Mauro Cid vai delatar. Viva. Finalmente chegaremos à verdade sobre os métodos utilizados pela administração de Jair Bolsonaro. É a redenção. O ajudante de ordens, o cara que estava ao lado de Jair e de tudo sabe, vai falar.
A delação em si não vale absolutamente nada. A delação em si é apenas a palavra de alguém que já cometeu um crime. Ela é um meio de obtenção de provas.
Uma delação, portanto, só vale quando combinada com provas, indícios, evidências.
Então, o que Cid disser, até ser verificado, é praticamente a mesma coisa que nada.
Que estejamos na situação de celebrar delações me parece uma questão digna de reflexão.
Delatar, minha tia Loli me ensinou, é a coisa mais baixa, indecente e imoral que você pode fazer. Loli era dona de um colégio e ficava muito mais enfurecida com delatores do que com crianças endiabradas e incontroláveis.

Trechos do conjunto de dados
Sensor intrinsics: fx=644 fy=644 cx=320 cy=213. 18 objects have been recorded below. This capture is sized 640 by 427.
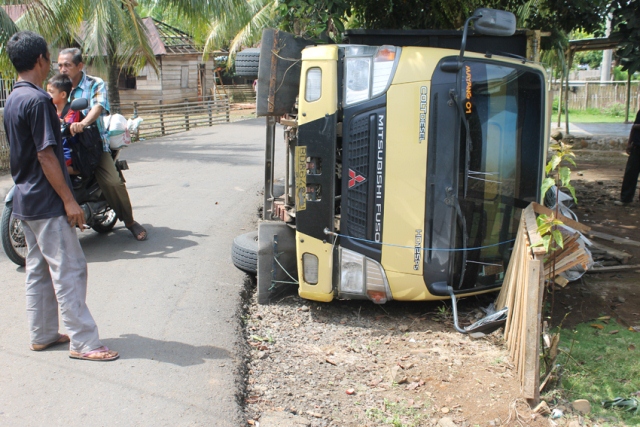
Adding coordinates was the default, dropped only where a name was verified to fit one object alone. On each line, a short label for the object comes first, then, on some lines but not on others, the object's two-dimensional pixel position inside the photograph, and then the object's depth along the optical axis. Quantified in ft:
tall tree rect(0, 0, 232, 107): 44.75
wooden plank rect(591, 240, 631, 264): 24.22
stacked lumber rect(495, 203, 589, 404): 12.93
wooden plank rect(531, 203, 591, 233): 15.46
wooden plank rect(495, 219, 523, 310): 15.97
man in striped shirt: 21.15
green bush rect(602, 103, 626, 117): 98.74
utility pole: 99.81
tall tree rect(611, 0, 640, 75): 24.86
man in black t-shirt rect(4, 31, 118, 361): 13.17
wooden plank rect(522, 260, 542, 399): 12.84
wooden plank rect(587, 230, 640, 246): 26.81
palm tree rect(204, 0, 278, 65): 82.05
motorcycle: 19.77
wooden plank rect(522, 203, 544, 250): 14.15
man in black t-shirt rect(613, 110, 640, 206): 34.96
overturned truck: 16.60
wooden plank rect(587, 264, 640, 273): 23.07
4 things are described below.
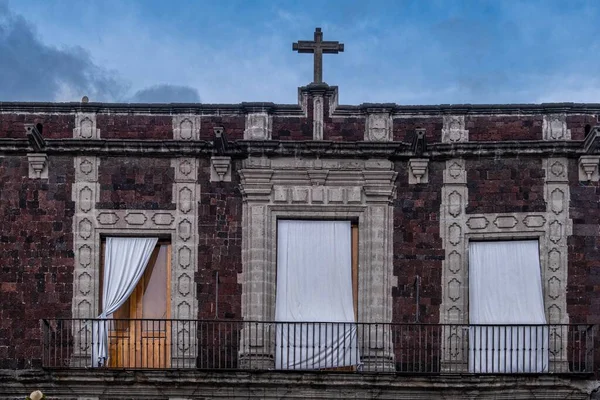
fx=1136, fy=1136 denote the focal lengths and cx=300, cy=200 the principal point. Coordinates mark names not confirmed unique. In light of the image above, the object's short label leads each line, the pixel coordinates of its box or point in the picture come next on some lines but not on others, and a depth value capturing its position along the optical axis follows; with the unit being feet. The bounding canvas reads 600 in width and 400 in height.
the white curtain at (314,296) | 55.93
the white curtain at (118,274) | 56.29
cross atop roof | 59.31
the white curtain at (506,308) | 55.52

* * *

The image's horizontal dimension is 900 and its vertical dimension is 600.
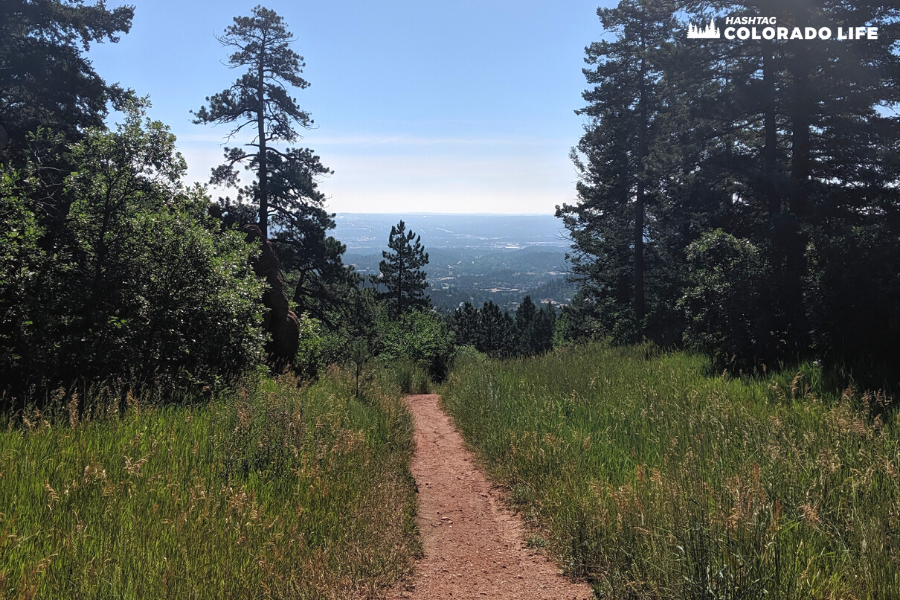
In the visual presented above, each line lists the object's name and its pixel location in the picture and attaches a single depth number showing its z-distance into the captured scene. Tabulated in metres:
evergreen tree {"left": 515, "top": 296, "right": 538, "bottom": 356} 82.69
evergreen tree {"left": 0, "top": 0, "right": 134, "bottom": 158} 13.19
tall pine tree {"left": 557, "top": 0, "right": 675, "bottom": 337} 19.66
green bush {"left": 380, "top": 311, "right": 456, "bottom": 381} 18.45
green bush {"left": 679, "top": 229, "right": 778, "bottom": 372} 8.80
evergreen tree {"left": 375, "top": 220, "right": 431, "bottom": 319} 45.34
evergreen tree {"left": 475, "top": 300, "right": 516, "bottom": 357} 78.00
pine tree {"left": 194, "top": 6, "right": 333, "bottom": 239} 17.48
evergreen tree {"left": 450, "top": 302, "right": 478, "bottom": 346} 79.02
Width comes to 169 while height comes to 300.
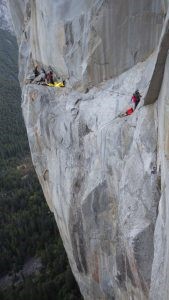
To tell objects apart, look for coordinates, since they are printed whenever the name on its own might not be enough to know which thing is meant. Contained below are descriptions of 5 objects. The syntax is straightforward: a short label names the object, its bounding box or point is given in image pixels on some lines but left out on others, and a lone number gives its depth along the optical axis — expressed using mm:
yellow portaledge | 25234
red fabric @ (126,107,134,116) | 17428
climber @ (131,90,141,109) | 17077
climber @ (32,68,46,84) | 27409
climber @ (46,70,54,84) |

--

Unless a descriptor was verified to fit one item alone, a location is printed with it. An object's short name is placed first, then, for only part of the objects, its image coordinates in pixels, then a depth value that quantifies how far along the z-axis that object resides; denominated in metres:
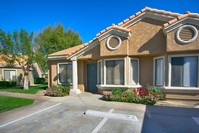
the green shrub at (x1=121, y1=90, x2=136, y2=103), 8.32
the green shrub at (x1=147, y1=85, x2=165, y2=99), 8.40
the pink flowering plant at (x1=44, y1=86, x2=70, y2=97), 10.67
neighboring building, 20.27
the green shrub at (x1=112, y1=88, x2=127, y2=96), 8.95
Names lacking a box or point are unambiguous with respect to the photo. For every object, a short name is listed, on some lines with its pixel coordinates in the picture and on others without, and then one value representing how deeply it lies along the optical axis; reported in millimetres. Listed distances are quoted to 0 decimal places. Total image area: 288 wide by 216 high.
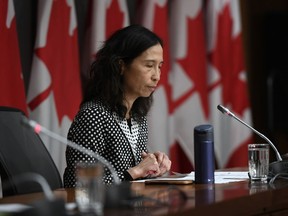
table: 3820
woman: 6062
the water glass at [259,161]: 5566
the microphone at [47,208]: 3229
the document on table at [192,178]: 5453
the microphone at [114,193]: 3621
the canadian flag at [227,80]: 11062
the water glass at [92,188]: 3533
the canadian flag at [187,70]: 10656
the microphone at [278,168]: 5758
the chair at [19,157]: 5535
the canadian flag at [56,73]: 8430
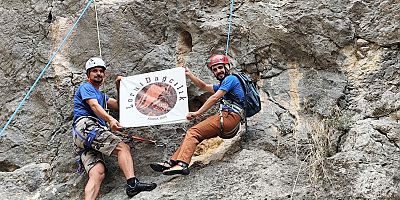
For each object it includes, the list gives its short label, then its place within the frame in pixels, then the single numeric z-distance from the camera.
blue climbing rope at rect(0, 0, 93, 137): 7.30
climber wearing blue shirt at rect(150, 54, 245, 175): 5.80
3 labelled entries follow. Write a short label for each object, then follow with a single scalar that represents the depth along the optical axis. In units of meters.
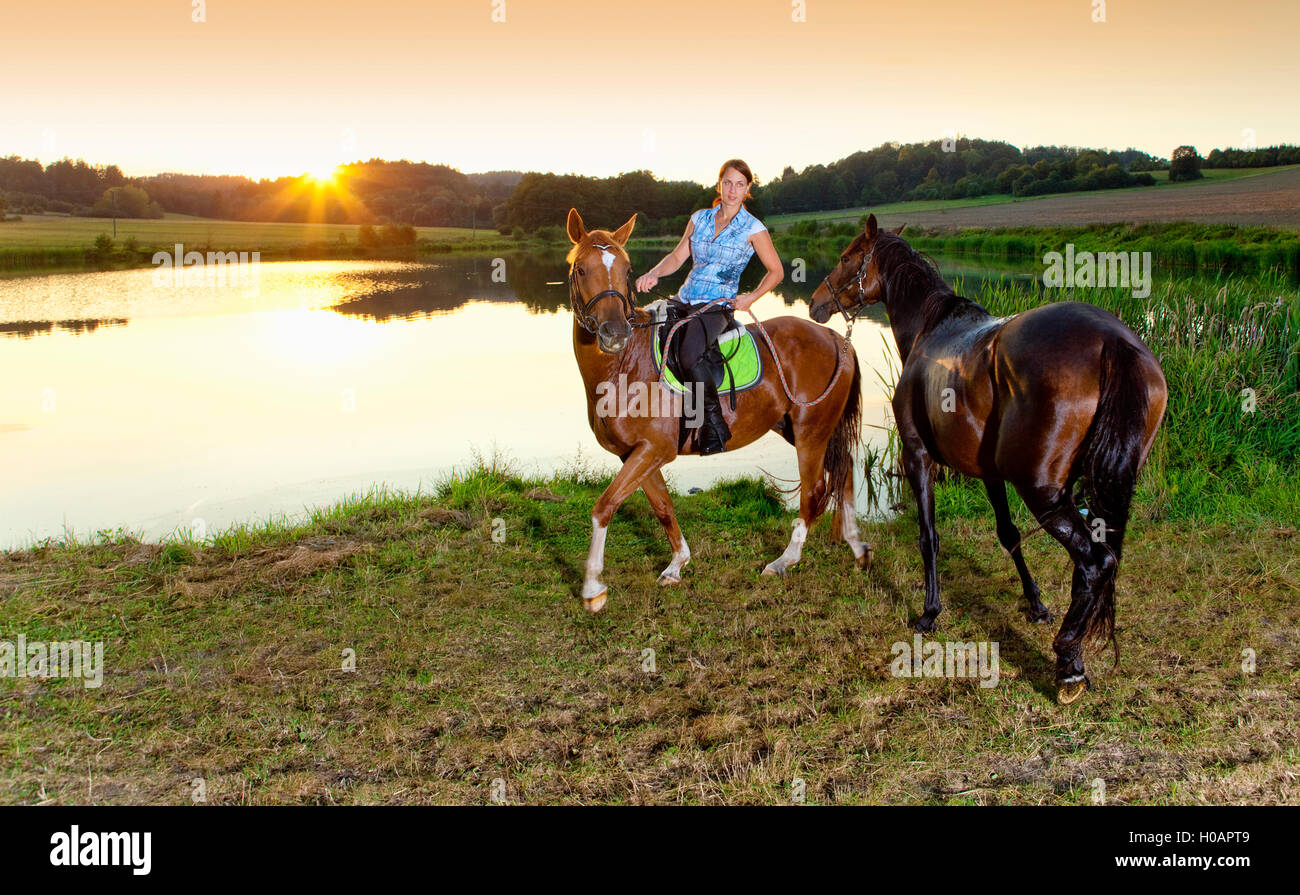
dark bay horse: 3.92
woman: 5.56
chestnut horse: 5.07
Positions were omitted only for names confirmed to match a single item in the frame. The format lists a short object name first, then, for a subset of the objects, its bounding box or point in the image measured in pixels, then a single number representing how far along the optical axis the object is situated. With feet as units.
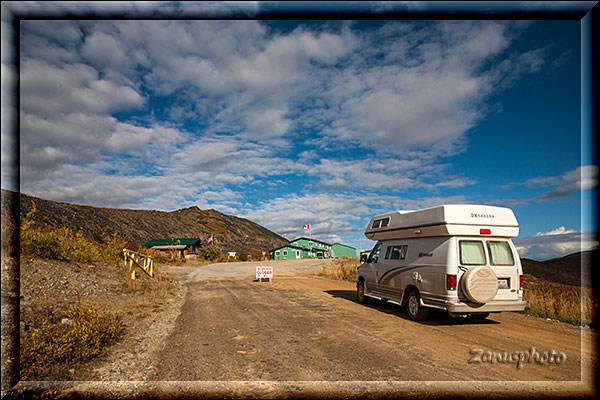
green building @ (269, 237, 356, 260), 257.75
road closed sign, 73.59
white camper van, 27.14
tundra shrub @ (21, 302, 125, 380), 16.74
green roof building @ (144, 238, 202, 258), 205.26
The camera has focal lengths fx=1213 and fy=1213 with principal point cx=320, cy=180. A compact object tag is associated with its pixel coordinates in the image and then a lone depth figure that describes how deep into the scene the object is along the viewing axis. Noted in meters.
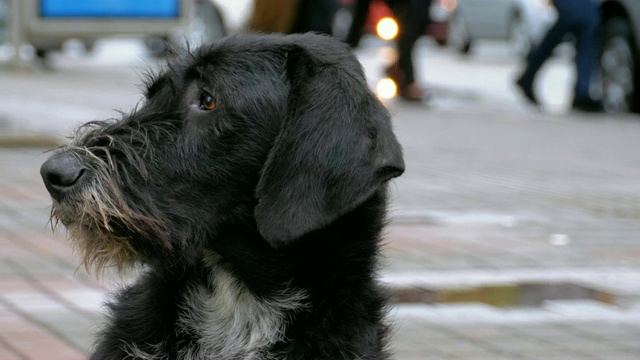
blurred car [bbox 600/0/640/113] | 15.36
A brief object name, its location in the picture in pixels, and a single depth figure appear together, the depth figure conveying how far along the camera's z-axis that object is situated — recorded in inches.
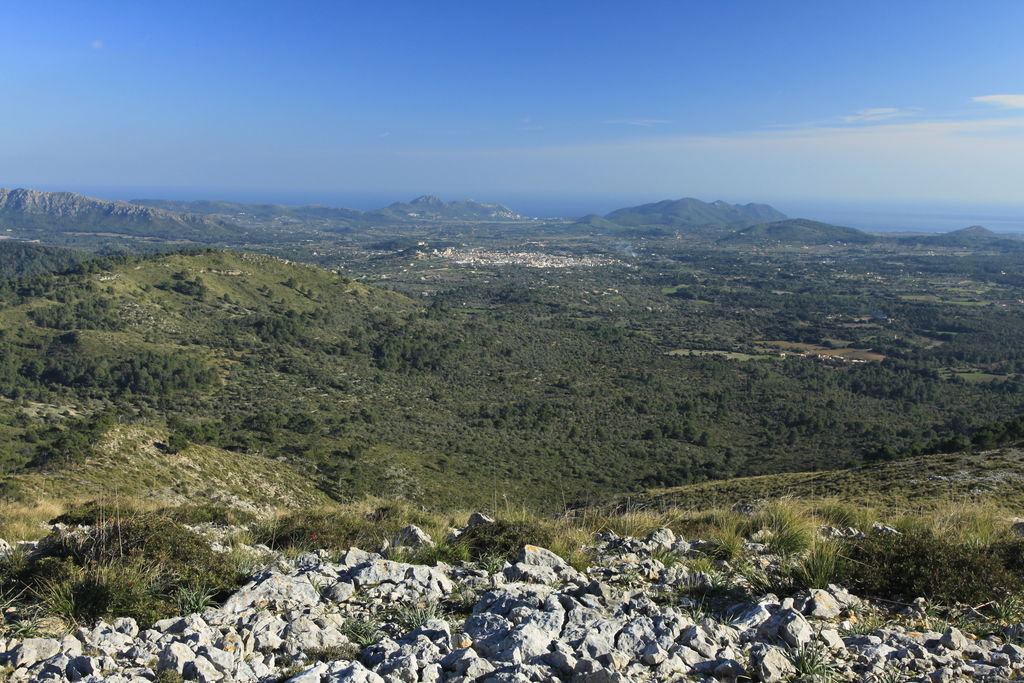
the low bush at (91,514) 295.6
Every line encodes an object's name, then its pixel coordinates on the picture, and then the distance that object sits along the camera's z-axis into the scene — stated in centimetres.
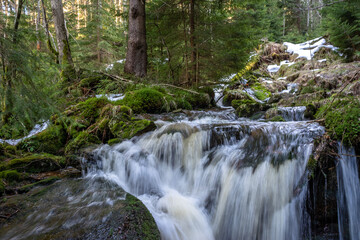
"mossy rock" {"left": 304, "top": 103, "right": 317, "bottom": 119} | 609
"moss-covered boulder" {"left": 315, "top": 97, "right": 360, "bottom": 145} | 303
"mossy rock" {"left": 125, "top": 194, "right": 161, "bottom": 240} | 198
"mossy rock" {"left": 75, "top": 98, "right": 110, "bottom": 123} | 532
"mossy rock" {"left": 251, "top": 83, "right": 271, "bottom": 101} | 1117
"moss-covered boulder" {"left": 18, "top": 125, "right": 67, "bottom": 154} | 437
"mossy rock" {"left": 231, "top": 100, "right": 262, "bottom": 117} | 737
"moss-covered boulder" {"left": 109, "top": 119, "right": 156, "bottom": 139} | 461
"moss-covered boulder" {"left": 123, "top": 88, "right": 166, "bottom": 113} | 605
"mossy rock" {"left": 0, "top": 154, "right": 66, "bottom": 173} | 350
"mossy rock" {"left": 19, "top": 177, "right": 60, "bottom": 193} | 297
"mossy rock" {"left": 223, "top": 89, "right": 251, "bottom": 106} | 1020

ENUNCIADO
Segundo o texto sobre a delação de Mauro Cid, em que condição uma delação tem valor? Os dados não são necessários aqui.

RESULTADO
Só quando combinada com provas, indícios, evidências.